Later, Republican Rep. William Timmons of South Carolina twisted the words of USA Fencing's board chairman Damien Lehfeldt—who testified that the Ted Stevens Act meant they could not have rules that were more restrictive than their sport's international federation—into something more Fox News-friendly. Lehfeldt did his best to correct him, again explaining how the Ted Stevens Act works, but Timmons responded, "This executive order prohibits all entities that receive federal funds—which I know you do not—of allowing transgender men to compete in women's sports so that's basically your entire pipeline. Your main purpose is to figure out who we're gonna send to the Olympics." So the executive order only applies to organizations that get federal funds, which USA Fencing does not, but it still impacts USA Fencing because Olympics and college and stuff. Got it?

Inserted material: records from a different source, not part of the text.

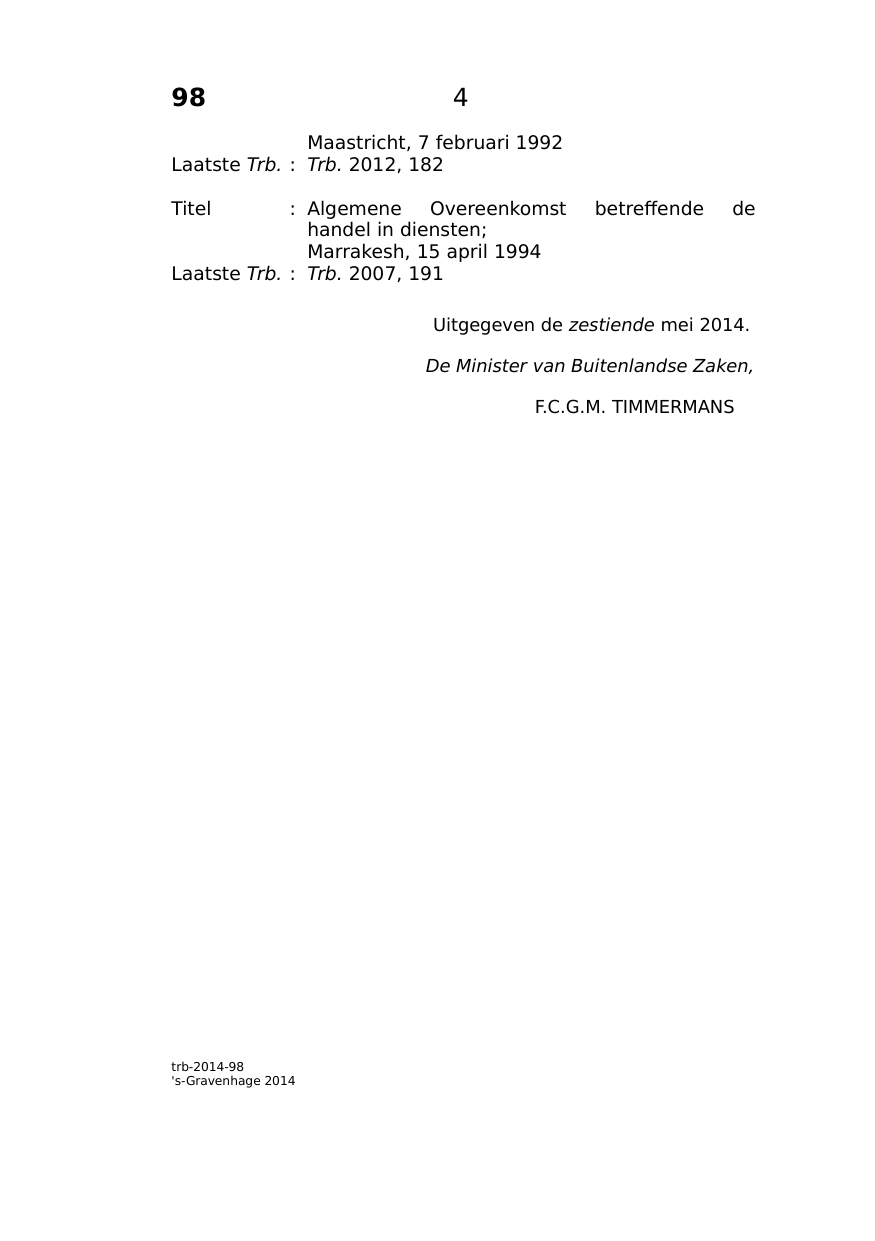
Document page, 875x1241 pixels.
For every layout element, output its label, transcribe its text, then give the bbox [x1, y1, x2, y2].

text De Minister van Buitenlandse Zaken, F.C.G.M. TIMMERMANS [171, 356, 756, 418]
table_cell Trb. 2007, 191 [307, 263, 756, 285]
text 's-Gravenhage 2014 [171, 1074, 405, 1088]
table_cell [307, 176, 756, 197]
table_cell : [289, 198, 307, 263]
table_cell Trb. 2012, 182 [307, 154, 756, 176]
table_cell Maastricht, 7 februari 1992 [307, 132, 756, 154]
table_cell Titel [171, 198, 289, 263]
table_cell [171, 176, 289, 197]
table_cell : [289, 263, 307, 285]
text Uitgegeven de zestiende mei 2014. [171, 315, 756, 336]
text trb-2014-98 [171, 1060, 405, 1074]
table_cell Laatste Trb. [171, 154, 289, 176]
table_cell : [289, 154, 307, 176]
table_cell [289, 132, 307, 154]
table_cell [289, 176, 307, 197]
table_cell [171, 132, 289, 154]
table_cell Laatste Trb. [171, 263, 289, 285]
table_cell Algemene Overeenkomst betreffende de handel in diensten; Marrakesh, 15 april 1994 [307, 198, 756, 263]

Timmons then claimed Congress would amend the Ted Stevens Act so that USA Fencing could lose its charter which, I must say, struck me as the most laughable thing said at the entire hearing. Congress has had athletes begging it for decades to amend the act. Think about the many scandals have plagued Olympic sports in this country since the 1990s, from widespread sexual abuse in gymnastics to sexual abuse in swimming, to sexual harassment across a wide swath of sports, and through each, Congress let the Ted Stevens Act stand as is. One is supposed to believe that all of those crises pale in comparison to a trans woman participating at a low-level competition. (And why this is the remit of an organization ostensibly addressing government inefficiency is anyone's guess. The best explanation given at the hearing, about 30 minutes in, was because oversight committee chairman James Comer said so.)
Players still test positive for steroids in baseball. Sexual abuse is still happening in many sports, including gymnastics, and the agency created by Congress to address it, SafeSport, just fired its CEO. If history is any guide, this hearing is likely to join the long list of congressional sport hearings that have been full of sound and fury, signifying a waste of time. For once, that might be a good thing.